In questo momento storico in cui sembra fondamentale solo ciò che è materiale, noi pensiamo che sia necessaria una (ri)scoperta di tutte quelle esperienze che, con varie modalità, permettono una confronto di interiorità e sentire, uno scambio e una condivisione dei pensieri, per aumentare l'attenzione da dedicare alla conoscenza di sé e degli altri. Lo spazio e il tempo impiegati in queste pratich
e sono per noi altrettanto importanti del cibo che mangiamo, delle strade sulle quali camminiamo, delle scuole, degli ospedali e di tutti i mezzi di sussistenza. L'esercizio della crescita o della scoperta iniziano dallo SPAESAMENTO, ovvero dalla ricerca o, in un secondo momento, dalla creazione, di situazioni nelle quali si abbandona la sicurezza del già noto per sentirsi senza riferimenti. Mettersi in condizione di minoranza, cercare nella città luoghi dove accadono cose che non ci aspettiamo possano esistere. Questo senso di insicurezza, anche di paura e di angoscia, ci obbligano all'azione, ad una presa di coscienza, ad una riflessione sulla nostra identità. Dal punto di vista
ontologico-esistenziale,
il non-sentirsi-a-casa-propria deve esser concepito
come il fenomeno più originario. (Martin Hidegger, Essere e Tempo)
Solo nel confronto con il diverso, con colui che di-verte, che si volge altrove, (diverso e divertire hanno la stessa radice etimologica), possiamo davvero comprendere dove siamo noi, qual è il nostro posto nel mondo. Pertanto crediamo indispensabile la creazione di connessioni tra i diversi gruppi sociali per oltrepassare il senso di insoddisfazione, divisione e solitudine che così spesso sembrano riempire l'aria che ci circonda. Noi crediamo che questo paese sia ricco di risorse, anche culturali, e che questo sia il momento per tirarle fuori e per condividerle con gli altri. Non ci riferiamo in maniera esclusiva alle arti teatrali, visive, e musicali, che pure restano per noi un ambito di primaria importanza. Ci interessano molto anche le abilità manuali e soprattutto le storie che hanno scritto. La vocazione tradizionalmente industriale del contesto in cui viviamo non ci è sconosciuta né indifferente, un'altra caratteristica fondante della nostra associazione vorrebbe essere la molteplicità dello sguardo. Vorremmo contattare tutte le realtà associative che già operano nel settore culturale/sociale a Fermignano per creare una rete di positività che valorizzi l'operato di tutti, innescare un circolo virtuoso che possa restituire ai cittadini la percezione di una città viva, dinamica, che si mette in discussione, che abbia come punto di partenza la creazione di un calendario di eventi condiviso da tutte le associazione per tutto l'anno solare.

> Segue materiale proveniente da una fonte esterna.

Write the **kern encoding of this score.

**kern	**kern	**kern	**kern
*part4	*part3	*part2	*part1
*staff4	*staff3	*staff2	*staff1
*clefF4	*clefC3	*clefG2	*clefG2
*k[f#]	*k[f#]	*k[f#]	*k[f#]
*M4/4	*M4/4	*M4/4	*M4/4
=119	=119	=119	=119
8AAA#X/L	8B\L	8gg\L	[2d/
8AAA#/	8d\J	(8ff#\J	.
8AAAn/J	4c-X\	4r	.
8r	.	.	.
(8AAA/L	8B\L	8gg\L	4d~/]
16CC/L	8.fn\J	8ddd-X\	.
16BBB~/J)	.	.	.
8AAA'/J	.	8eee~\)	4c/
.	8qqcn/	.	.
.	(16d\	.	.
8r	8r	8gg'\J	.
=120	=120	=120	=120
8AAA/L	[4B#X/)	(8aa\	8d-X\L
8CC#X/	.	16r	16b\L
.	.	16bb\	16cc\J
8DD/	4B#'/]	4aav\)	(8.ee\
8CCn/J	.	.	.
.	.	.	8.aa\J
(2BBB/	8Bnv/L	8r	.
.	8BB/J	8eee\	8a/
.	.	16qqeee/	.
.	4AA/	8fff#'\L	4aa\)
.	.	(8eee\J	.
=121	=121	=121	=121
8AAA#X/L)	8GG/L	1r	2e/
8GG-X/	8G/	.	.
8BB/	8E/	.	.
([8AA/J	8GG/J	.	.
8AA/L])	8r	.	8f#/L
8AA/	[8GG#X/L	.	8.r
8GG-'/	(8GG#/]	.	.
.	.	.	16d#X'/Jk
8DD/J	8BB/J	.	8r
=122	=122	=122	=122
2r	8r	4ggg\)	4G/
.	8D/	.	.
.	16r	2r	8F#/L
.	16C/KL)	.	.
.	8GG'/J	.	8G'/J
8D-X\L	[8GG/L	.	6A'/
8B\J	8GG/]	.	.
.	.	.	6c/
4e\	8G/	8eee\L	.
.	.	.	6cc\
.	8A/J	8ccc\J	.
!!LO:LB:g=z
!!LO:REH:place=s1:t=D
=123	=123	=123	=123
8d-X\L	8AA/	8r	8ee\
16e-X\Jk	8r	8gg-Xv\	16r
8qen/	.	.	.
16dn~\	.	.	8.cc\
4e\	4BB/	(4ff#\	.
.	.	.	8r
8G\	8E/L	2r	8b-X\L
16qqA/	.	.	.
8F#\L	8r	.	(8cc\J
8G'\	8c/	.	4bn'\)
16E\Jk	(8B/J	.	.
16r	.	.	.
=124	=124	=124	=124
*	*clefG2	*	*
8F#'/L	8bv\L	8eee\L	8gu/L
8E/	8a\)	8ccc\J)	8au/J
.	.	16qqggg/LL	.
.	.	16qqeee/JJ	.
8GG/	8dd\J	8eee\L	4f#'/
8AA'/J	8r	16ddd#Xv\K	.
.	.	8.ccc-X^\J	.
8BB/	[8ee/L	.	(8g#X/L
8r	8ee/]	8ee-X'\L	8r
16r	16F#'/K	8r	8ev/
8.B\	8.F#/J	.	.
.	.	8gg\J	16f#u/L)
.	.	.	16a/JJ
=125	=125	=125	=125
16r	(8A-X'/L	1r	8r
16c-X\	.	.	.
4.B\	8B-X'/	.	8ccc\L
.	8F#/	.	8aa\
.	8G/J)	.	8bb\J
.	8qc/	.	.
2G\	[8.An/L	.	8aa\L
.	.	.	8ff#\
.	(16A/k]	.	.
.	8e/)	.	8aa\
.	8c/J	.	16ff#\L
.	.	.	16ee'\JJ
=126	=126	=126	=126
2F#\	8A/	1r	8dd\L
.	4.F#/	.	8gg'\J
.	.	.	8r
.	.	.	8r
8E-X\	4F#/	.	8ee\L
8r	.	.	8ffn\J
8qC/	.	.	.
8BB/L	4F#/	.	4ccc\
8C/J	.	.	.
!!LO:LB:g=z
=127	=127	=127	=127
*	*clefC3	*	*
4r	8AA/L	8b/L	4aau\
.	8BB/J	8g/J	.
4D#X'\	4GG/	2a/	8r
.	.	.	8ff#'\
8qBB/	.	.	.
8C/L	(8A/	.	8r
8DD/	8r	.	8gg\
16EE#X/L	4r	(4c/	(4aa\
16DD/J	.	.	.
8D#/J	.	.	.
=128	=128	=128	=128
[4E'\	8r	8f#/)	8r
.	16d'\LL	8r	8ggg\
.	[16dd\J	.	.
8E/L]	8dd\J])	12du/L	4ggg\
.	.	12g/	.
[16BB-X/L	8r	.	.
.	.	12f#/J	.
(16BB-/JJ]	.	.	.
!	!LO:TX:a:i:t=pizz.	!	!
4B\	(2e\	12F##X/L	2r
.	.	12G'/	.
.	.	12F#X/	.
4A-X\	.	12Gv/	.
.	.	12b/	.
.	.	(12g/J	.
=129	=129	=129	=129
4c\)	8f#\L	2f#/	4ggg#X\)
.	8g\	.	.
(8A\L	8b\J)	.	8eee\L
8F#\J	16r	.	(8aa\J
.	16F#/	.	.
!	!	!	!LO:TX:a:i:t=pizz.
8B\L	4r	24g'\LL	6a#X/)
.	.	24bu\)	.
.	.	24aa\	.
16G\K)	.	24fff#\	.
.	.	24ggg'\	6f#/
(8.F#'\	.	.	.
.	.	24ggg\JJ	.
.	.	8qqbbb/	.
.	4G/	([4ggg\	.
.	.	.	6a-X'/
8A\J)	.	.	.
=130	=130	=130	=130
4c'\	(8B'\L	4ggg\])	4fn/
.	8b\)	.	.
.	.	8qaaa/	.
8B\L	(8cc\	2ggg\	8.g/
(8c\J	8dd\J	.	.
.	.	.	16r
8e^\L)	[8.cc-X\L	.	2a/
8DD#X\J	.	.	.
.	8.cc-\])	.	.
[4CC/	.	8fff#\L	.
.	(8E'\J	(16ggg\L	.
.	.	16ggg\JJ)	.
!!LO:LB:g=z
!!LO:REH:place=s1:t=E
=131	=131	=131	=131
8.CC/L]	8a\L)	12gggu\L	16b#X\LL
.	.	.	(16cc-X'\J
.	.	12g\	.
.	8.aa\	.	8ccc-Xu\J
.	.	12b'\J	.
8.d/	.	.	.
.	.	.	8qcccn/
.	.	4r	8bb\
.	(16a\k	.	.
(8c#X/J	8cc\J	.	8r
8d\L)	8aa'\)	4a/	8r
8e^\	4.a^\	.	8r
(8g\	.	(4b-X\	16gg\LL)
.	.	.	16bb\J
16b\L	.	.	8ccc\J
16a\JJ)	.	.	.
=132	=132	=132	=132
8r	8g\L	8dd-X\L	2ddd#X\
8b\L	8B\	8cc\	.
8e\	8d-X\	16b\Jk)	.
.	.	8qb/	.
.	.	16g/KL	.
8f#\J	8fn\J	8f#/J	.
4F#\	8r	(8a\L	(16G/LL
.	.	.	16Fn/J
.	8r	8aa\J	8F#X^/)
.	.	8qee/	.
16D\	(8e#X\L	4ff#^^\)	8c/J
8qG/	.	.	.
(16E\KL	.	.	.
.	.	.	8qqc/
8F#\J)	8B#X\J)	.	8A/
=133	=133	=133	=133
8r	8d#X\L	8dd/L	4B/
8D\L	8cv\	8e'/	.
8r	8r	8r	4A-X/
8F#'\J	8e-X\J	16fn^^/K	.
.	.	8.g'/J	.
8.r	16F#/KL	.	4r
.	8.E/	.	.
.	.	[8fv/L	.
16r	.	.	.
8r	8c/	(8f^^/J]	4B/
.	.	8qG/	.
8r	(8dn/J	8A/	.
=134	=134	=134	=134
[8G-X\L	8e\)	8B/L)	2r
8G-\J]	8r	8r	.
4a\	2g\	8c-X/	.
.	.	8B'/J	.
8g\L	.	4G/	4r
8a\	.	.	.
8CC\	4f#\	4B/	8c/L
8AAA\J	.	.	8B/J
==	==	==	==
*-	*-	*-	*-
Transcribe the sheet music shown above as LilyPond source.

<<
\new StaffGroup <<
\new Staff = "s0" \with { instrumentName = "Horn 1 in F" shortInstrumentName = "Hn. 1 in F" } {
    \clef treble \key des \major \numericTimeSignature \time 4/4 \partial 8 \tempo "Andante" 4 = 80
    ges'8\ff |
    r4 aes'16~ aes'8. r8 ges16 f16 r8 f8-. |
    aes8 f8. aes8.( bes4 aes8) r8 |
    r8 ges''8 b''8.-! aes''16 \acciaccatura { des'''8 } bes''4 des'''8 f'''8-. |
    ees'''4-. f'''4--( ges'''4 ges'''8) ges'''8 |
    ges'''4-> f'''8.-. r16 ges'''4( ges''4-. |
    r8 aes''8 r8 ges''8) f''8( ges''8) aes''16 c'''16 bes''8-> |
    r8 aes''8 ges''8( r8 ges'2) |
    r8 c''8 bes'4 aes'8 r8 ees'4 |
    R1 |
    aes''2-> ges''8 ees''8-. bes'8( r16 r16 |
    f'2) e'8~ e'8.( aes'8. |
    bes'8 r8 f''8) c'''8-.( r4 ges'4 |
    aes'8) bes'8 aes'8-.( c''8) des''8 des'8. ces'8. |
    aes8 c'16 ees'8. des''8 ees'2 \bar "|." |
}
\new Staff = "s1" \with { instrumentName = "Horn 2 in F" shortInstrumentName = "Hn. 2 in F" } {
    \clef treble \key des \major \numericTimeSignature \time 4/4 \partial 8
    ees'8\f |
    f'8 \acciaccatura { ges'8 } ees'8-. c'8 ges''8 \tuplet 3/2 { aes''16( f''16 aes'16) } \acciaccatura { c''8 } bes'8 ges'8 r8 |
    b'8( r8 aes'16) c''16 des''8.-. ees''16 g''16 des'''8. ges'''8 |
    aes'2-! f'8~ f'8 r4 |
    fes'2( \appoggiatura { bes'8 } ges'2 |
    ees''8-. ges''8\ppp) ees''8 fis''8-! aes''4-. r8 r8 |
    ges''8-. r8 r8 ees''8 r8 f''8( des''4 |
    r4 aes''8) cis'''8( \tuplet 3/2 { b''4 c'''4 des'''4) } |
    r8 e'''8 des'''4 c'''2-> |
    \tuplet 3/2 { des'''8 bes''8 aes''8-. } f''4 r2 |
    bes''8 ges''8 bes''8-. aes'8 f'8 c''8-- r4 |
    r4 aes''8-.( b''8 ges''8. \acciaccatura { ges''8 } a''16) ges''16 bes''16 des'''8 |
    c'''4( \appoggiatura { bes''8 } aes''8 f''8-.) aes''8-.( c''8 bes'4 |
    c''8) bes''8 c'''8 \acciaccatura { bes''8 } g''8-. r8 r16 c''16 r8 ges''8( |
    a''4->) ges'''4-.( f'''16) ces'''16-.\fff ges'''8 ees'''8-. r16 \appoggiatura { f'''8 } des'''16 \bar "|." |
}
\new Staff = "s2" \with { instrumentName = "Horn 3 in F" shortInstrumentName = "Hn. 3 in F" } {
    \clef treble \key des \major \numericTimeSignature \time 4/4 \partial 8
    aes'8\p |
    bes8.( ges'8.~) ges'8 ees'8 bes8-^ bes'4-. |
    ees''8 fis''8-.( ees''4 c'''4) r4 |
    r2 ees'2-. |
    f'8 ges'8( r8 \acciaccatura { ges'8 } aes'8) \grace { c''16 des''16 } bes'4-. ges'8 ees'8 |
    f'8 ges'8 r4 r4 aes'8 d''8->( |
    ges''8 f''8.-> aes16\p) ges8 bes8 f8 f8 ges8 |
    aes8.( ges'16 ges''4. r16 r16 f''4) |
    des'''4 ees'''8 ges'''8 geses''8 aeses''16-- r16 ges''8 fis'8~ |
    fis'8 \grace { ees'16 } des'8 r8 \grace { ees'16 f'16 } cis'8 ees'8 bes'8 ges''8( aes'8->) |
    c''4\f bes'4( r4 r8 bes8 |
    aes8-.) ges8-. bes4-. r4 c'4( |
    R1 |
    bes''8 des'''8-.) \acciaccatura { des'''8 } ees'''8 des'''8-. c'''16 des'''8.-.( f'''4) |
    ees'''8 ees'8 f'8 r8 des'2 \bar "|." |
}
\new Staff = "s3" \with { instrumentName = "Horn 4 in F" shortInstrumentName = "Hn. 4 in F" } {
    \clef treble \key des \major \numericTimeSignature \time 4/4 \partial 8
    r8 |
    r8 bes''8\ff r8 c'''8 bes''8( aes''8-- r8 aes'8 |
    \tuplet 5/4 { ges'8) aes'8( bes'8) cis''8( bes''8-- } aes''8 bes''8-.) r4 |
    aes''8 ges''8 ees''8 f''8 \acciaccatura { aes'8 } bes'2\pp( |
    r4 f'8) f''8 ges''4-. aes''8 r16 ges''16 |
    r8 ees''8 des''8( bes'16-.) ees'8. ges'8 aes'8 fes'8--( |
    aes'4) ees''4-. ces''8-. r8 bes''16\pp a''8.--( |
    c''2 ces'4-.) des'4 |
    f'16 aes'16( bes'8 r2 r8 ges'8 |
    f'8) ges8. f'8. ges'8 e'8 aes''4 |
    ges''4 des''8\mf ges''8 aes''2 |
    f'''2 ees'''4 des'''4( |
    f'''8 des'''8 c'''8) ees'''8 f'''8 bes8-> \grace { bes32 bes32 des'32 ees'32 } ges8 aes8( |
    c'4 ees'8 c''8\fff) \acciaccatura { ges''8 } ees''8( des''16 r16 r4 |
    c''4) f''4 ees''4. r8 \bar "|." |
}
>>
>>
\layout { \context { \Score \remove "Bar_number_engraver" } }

Instaurare rapporti, aprire canali di scambio di professionalità, nelle convinzione che avere cura di quello che ci abita sia l'unico modo per fronteggiare l'abbrutimento che ci circonda. Abbiamo bisogno di un riferimento costante fuori di noi, il resto completo della comunità è questo riferimento. Per realizzare quanto detto abbiamo bisogno di luoghi comuni, che cercheremo di costituire senza sosta, rivolgendoci alle istituzioni, alle imprese, ai privati, a chiunque sia interessato a condividere questo progetto con noi. Ci sono molti bellissimi spazi nel nostro paese che vorremmo frequentare di più, utilizzare e portare dentro al nostro quotidiano, ai quali vorremmo dare una vita in più: i lavatoi, il mattatoio, la torre, il lungo fiume...
Ci saranno cortili di case, soffitte, piazzette, antri, androni di portoni, greti, vecchie cantine, balconi, gradini, ex fabbriche, giardini, salotti, aie, luoghi pubblici, torri, esercizi commerciali, grotte, chiese, e molti altri luoghi che ancora non riusciamo a farci ve**re in mente, che possono diventare altrettanti luoghi del pensiero e dell'arte. Luoghi trovati e ri-significati, attraverso la qualità delle azioni e la presenza delle persone, come già è accaduto ed accade altrove. Il tempo è l'altra dimensione che ci interessa mettere in discussione attraverso le attività che proporremo. Alla logica contemporanea del tutto e subito, vorremmo rispondere, per quanto possibile, con dei progetti a lungo gittata che permettano alle persone coinvolte di stringere relazioni, nella convinzione che quello che si consuma alla svelta non lascia che impressioni superficiali. Tutto quanto detto sopra necessità, per una buona riuscita, di trovare appoggi trasversali nella comunità. Di essere sostenuto dalle amministrazioni e dalla persone, alle quali chiediamo di incontrarci e supportarci.